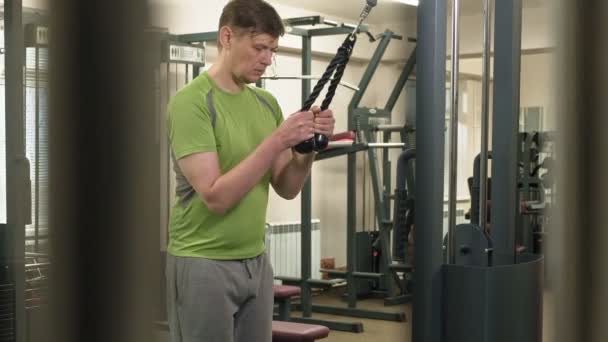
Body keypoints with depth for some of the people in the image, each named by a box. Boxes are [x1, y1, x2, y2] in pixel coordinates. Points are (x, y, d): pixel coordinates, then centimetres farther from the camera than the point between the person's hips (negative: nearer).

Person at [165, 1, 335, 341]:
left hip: (256, 261, 7)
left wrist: (309, 146, -11)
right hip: (203, 264, -7)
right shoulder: (191, 102, -15)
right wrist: (276, 141, -25)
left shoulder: (267, 103, 7)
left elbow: (287, 188, 7)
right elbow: (216, 196, -23)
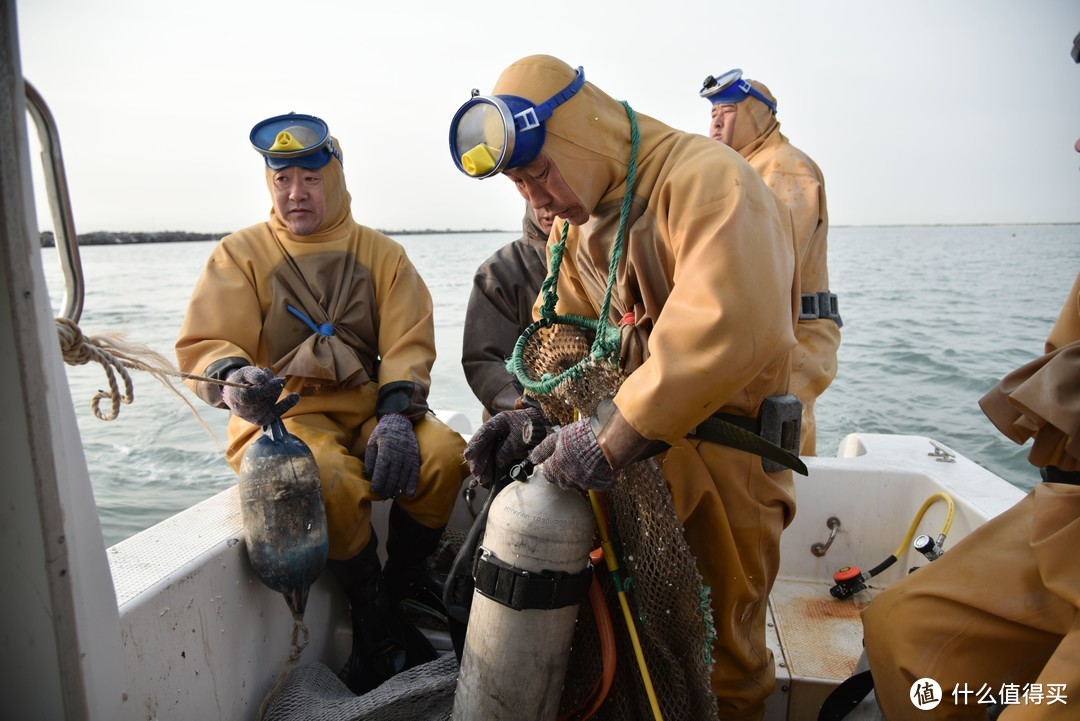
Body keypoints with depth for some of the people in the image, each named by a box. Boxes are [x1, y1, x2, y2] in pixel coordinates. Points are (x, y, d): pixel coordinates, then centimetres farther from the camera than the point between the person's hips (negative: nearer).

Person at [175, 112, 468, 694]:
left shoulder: (381, 254, 10)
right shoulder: (240, 253, 5)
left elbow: (408, 345, 0)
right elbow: (203, 345, -5)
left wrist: (396, 415, -18)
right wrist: (232, 376, -30)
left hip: (366, 407, 3)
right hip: (279, 412, -2)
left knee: (443, 453, -26)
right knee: (335, 482, -34)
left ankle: (405, 572, 3)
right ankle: (376, 621, -7)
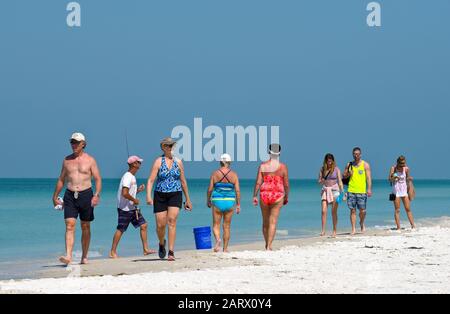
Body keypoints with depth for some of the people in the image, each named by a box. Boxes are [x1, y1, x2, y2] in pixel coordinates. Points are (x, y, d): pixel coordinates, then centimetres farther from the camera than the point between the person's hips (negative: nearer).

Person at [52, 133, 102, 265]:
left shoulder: (90, 160, 2)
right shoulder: (67, 160, 10)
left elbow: (98, 179, -2)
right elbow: (61, 180, 18)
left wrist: (97, 195, -16)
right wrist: (55, 196, 17)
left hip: (85, 195, -1)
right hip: (70, 195, 1)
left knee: (85, 228, 8)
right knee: (69, 226, -12)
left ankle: (84, 257, 18)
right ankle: (68, 256, -22)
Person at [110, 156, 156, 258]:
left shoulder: (132, 177, 13)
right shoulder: (127, 177, -18)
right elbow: (124, 193, -28)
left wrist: (138, 190, 7)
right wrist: (134, 200, -16)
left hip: (133, 208, 10)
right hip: (125, 209, -10)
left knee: (143, 225, 6)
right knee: (120, 230, -3)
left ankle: (145, 249, 10)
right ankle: (113, 252, 5)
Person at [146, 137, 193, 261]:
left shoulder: (178, 162, 7)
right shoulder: (158, 162, -2)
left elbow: (183, 182, 15)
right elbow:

> Assignment
Please retype the material in full, exactly as it reads, apart from the images.

> Your solution
Body keypoints with depth for some of the people in the image, each named by a box. Boxes are [x1, y1, x2, y2] in pixel coordinates. Points are (x, y, d): pixel coordinates, then centimetres farther from the camera than the point between the person's hips (negative: nearer).

Person at [165, 1, 335, 341]:
left hip: (256, 261, 7)
left wrist: (309, 146, -11)
right hip: (203, 264, -7)
right shoulder: (191, 102, -15)
right wrist: (276, 141, -25)
left shoulder: (267, 103, 7)
left elbow: (287, 188, 7)
right elbow: (216, 196, -23)
Body keypoints with depth for some of the people in the image, each named by a box. Boxes are [x1, y1, x2, y2] in pixel coordinates. Points are (x, y, d): pixel coordinates, then centimetres farther from the camera than the point between the person's hips (negative: nearer).

Person at [175, 112, 468, 694]:
left shoulder: (381, 254, 10)
right shoulder: (240, 253, 5)
left elbow: (408, 345, 0)
right elbow: (203, 345, -5)
left wrist: (396, 415, -18)
right wrist: (232, 376, -30)
left hip: (366, 407, 3)
right hip: (279, 412, -2)
left knee: (443, 453, -26)
right knee: (335, 482, -34)
left ankle: (405, 572, 3)
right ankle: (376, 621, -7)
Body keypoints with depth for some of the people in the image, each named by a box. Boxes are [x1, y1, x2, y2] in pixel coordinates. Points are (x, y, d): pixel coordinates, then centimetres farther from the camera than the point between the person's hips (negative: nearer).

Person at [52, 133, 102, 265]:
left shoulder: (90, 160, 2)
right shoulder: (67, 160, 10)
left elbow: (98, 179, -2)
right elbow: (61, 180, 18)
left wrist: (97, 195, -16)
right wrist: (55, 196, 17)
left hip: (85, 195, -1)
right hip: (70, 195, 1)
left knee: (85, 228, 8)
right knee: (69, 226, -12)
left ankle: (84, 257, 18)
right ankle: (68, 256, -22)
Person at [110, 156, 156, 258]:
left shoulder: (132, 177, 13)
right shoulder: (127, 177, -18)
right elbow: (124, 193, -28)
left wrist: (138, 190, 7)
right wrist: (134, 200, -16)
left hip: (133, 208, 10)
right hip: (125, 209, -10)
left knee: (143, 225, 6)
right knee: (120, 230, -3)
left ankle: (145, 249, 10)
right ankle: (113, 252, 5)
Person at [146, 137, 193, 261]:
left shoulder: (178, 162, 7)
right shoulder: (158, 162, -2)
left elbow: (183, 182, 15)
right elbow:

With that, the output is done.